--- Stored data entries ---
****

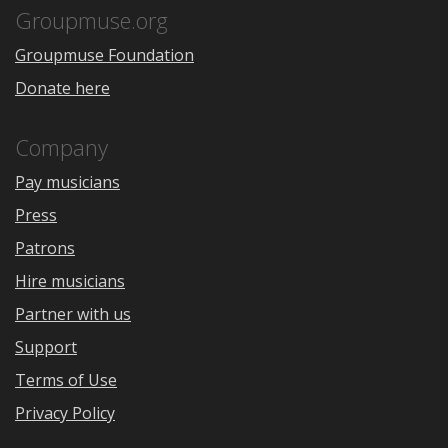
Store
Groupmuse.org
Groupmuse Foundation
Donate here
Company
Pay musicians
Press
Patrons
Hire musicians
Partner with us
Support
Terms of Use
Privacy Policy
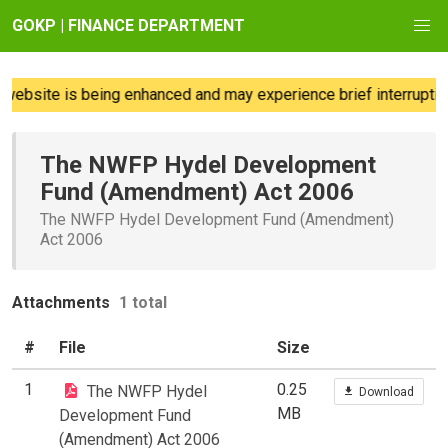
GOKP | FINANCE DEPARTMENT
ebsite is being enhanced and may experience brief interruption
The NWFP Hydel Development
Fund (Amendment) Act 2006
The NWFP Hydel Development Fund (Amendment)
Act 2006
Attachments
1 total
#
File
Size
1
0.25
The NWFP Hydel
Download
MB
Development Fund
(Amendment) Act 2006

****

--- YOUR ASSIGNMENT ---
A word-for-word restatement of all the lines above is needed, with the pictures omitted.

--- RESULT OF THIS TASK ---
Store
Groupmuse.org
Groupmuse Foundation
Donate here
Company
Pay musicians
Press
Patrons
Hire musicians
Partner with us
Support
Terms of Use
Privacy Policy
GOKP | FINANCE DEPARTMENT
ebsite is being enhanced and may experience brief interruption
The NWFP Hydel Development
Fund (Amendment) Act 2006
The NWFP Hydel Development Fund (Amendment)
Act 2006
Attachments
1 total
#
File
Size
1
0.25
The NWFP Hydel
Download
MB
Development Fund
(Amendment) Act 2006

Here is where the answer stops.